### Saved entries
========================================================================

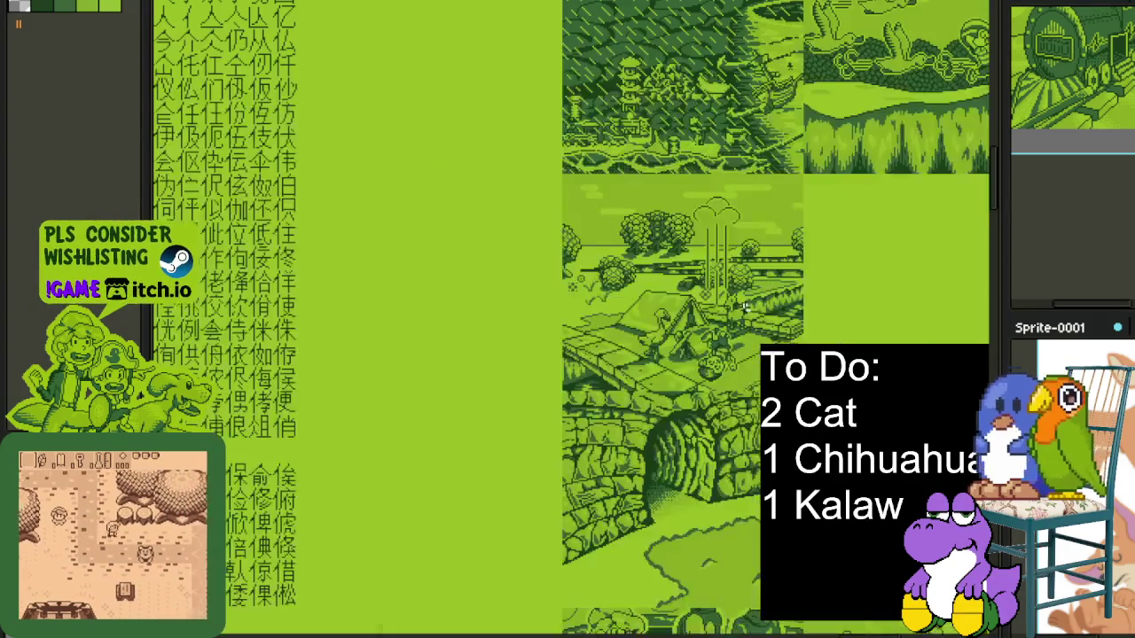
pyautogui.scroll(2, 627, 277)
# Look over the girl by the brick wall, then pan to the character portrait grid.
pyautogui.moveTo(627, 277); pyautogui.dragTo(389, 181)
pyautogui.scroll(2, 390, 181)
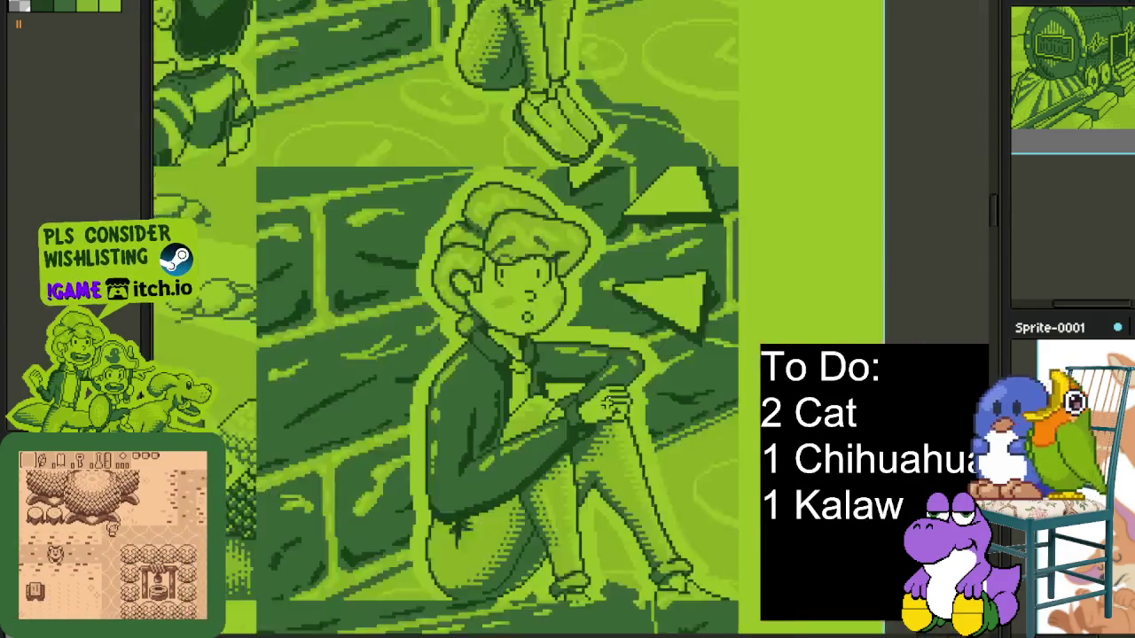
pyautogui.scroll(1, 389, 181)
pyautogui.scroll(-1, 519, 216)
pyautogui.scroll(-1, 520, 216)
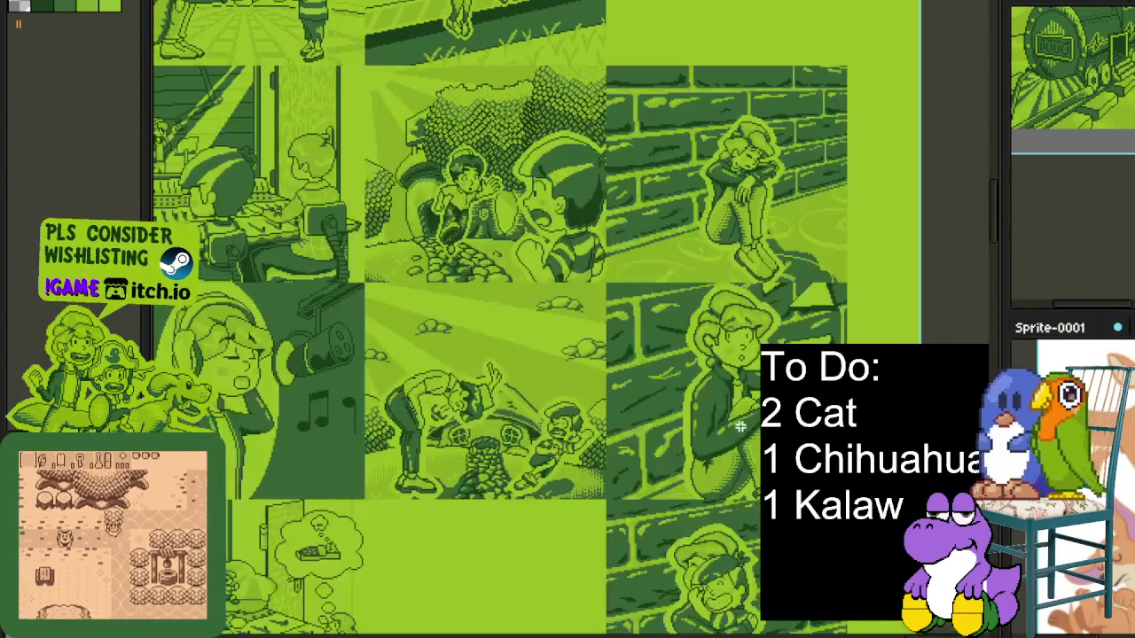
pyautogui.scroll(1, 520, 216)
pyautogui.scroll(1, 520, 215)
pyautogui.scroll(-2, 329, 408)
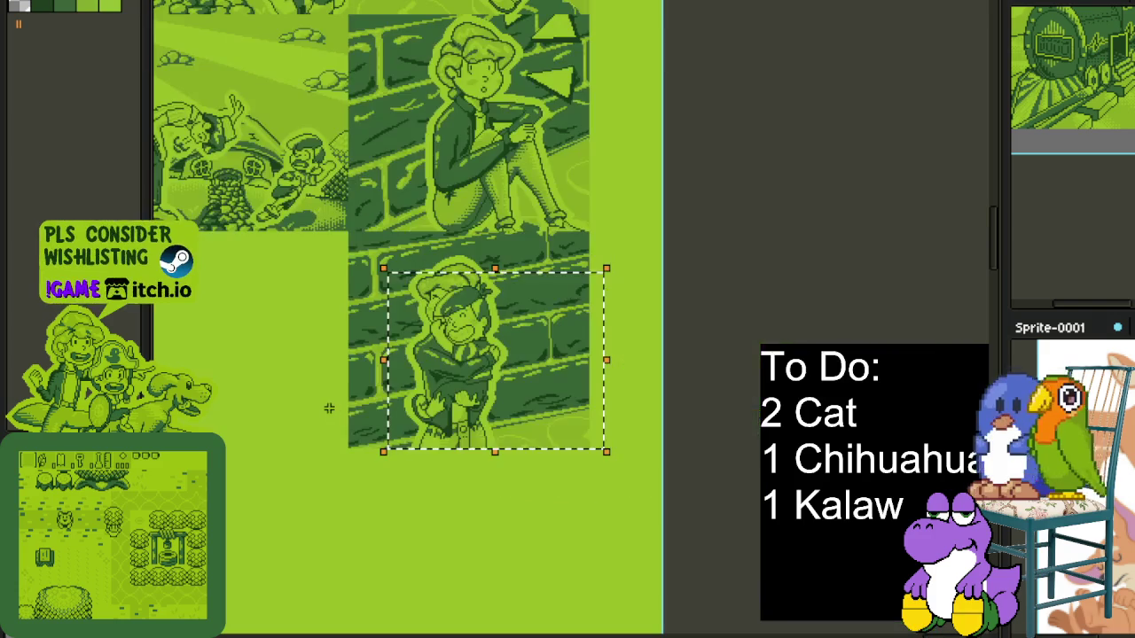
pyautogui.moveTo(322, 415)
pyautogui.mouseDown()
pyautogui.moveTo(290, 335)
pyautogui.moveTo(605, 411)
pyautogui.mouseUp()
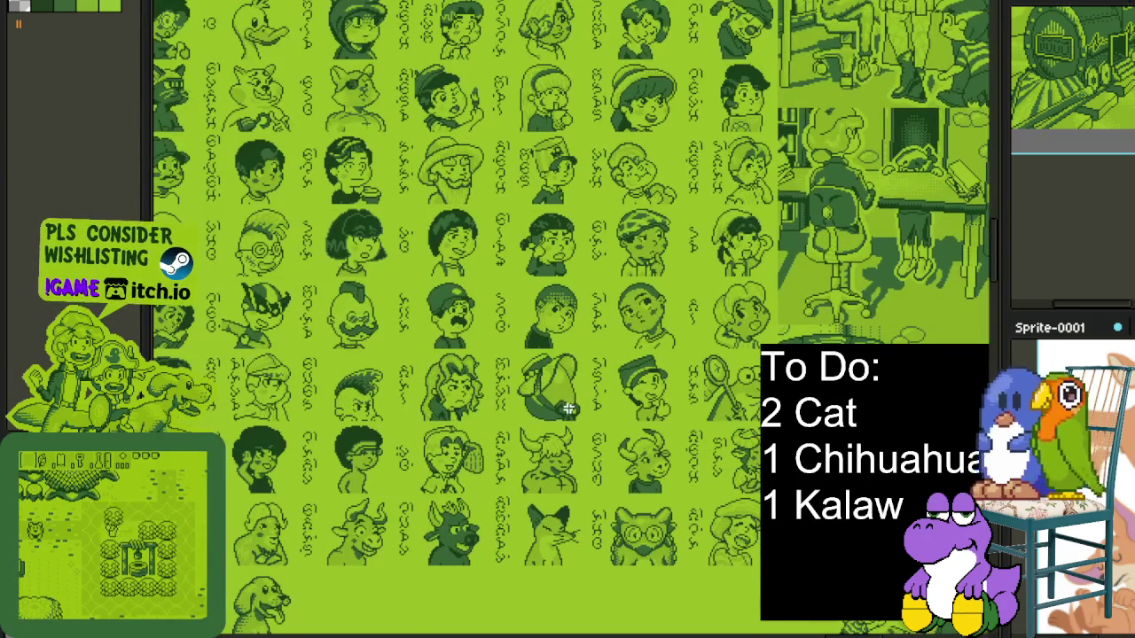
# Zoom into the menu and room screens, closing in on Dungeons Finished.
pyautogui.scroll(-2, 628, 370)
pyautogui.scroll(-2, 588, 358)
pyautogui.scroll(4, 588, 358)
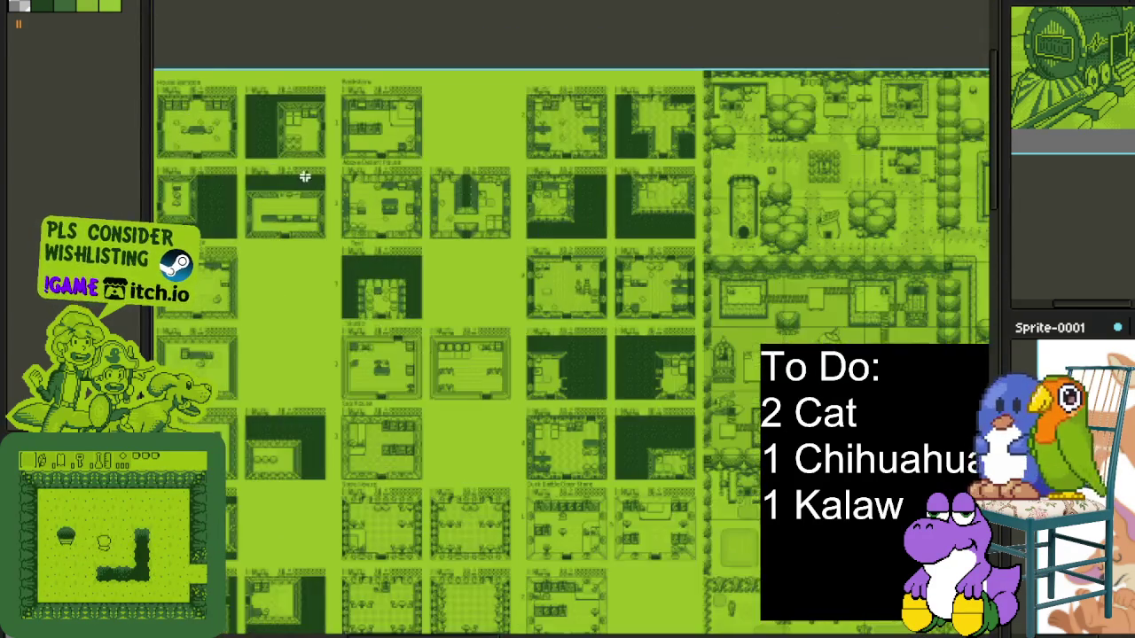
pyautogui.moveTo(304, 177); pyautogui.dragTo(377, 238)
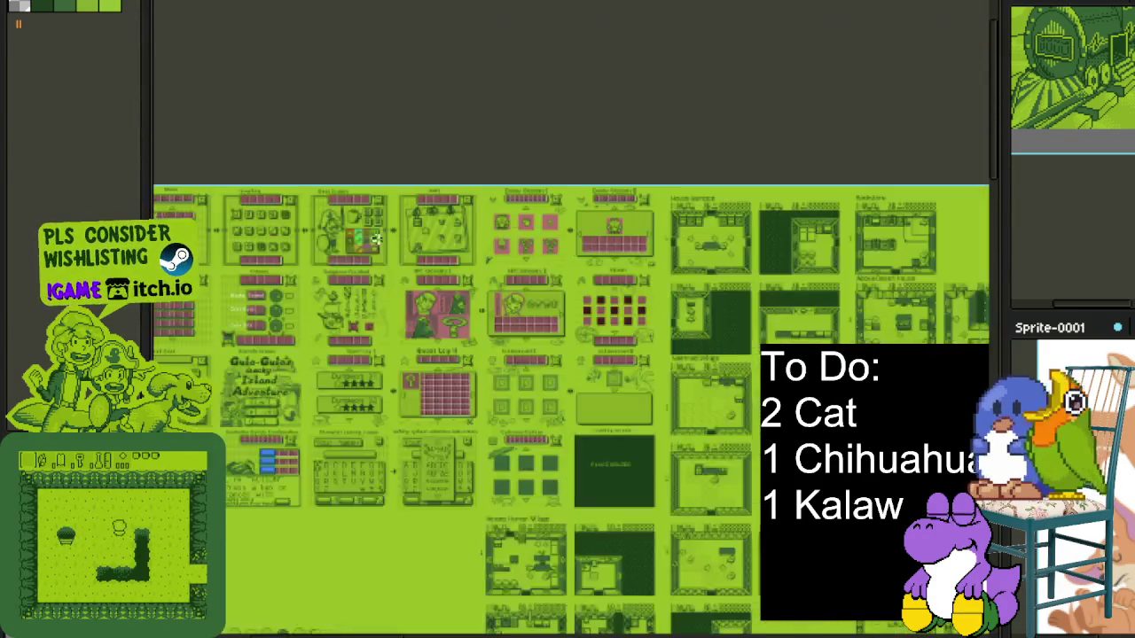
pyautogui.scroll(2, 377, 238)
pyautogui.scroll(2, 355, 212)
pyautogui.scroll(2, 302, 151)
pyautogui.scroll(1, 286, 126)
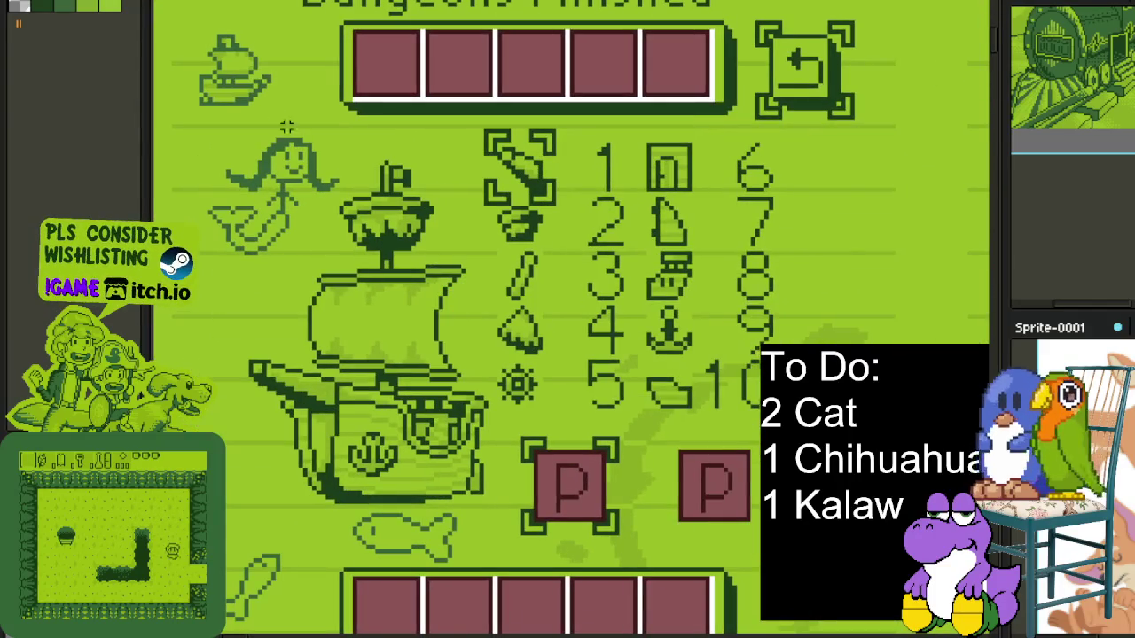
# Clear the icon selection and pan out to the house interior screens.
pyautogui.press('ctrl+d')
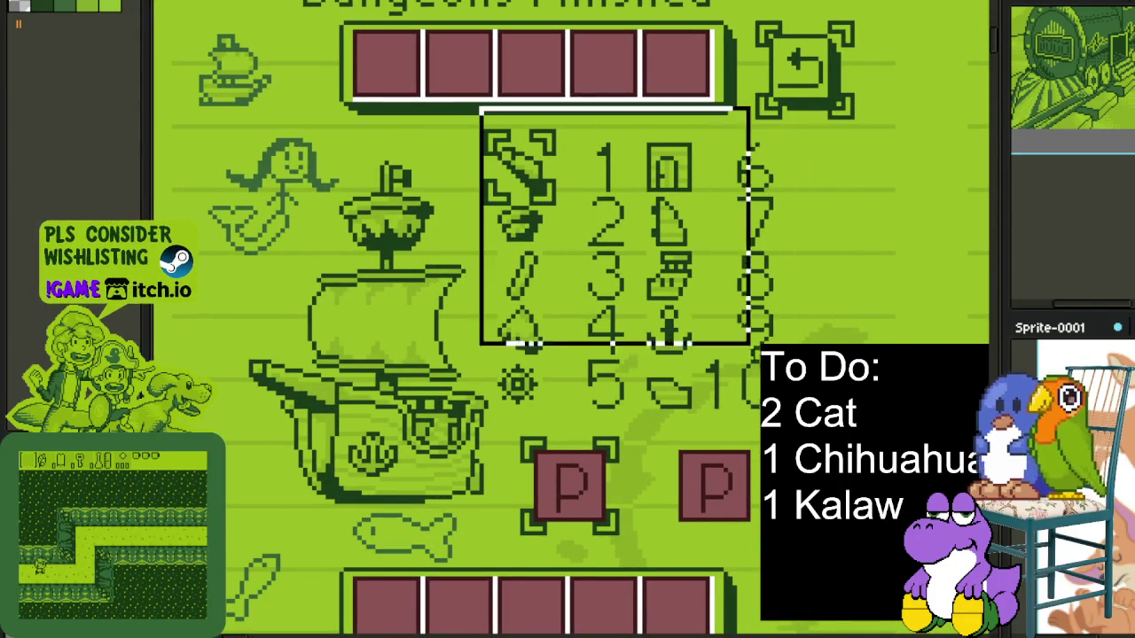
pyautogui.scroll(-2, 656, 319)
pyautogui.scroll(-2, 657, 319)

========================================================================

### EXERCISE
Give every line of the data above again as it stands; the pictures stay out.

### TASK SOLUTION
pyautogui.scroll(2, 627, 277)
# Look over the girl by the brick wall, then pan to the character portrait grid.
pyautogui.moveTo(627, 277); pyautogui.dragTo(389, 181)
pyautogui.scroll(2, 390, 181)
pyautogui.scroll(1, 389, 181)
pyautogui.scroll(-1, 519, 216)
pyautogui.scroll(-1, 520, 216)
pyautogui.scroll(1, 520, 216)
pyautogui.scroll(1, 520, 215)
pyautogui.scroll(-2, 329, 408)
pyautogui.moveTo(322, 415)
pyautogui.mouseDown()
pyautogui.moveTo(290, 335)
pyautogui.moveTo(605, 411)
pyautogui.mouseUp()
# Zoom into the menu and room screens, closing in on Dungeons Finished.
pyautogui.scroll(-2, 628, 370)
pyautogui.scroll(-2, 588, 358)
pyautogui.scroll(4, 588, 358)
pyautogui.moveTo(304, 177); pyautogui.dragTo(377, 238)
pyautogui.scroll(2, 377, 238)
pyautogui.scroll(2, 355, 212)
pyautogui.scroll(2, 302, 151)
pyautogui.scroll(1, 286, 126)
# Clear the icon selection and pan out to the house interior screens.
pyautogui.press('ctrl+d')
pyautogui.scroll(-2, 656, 319)
pyautogui.scroll(-2, 657, 319)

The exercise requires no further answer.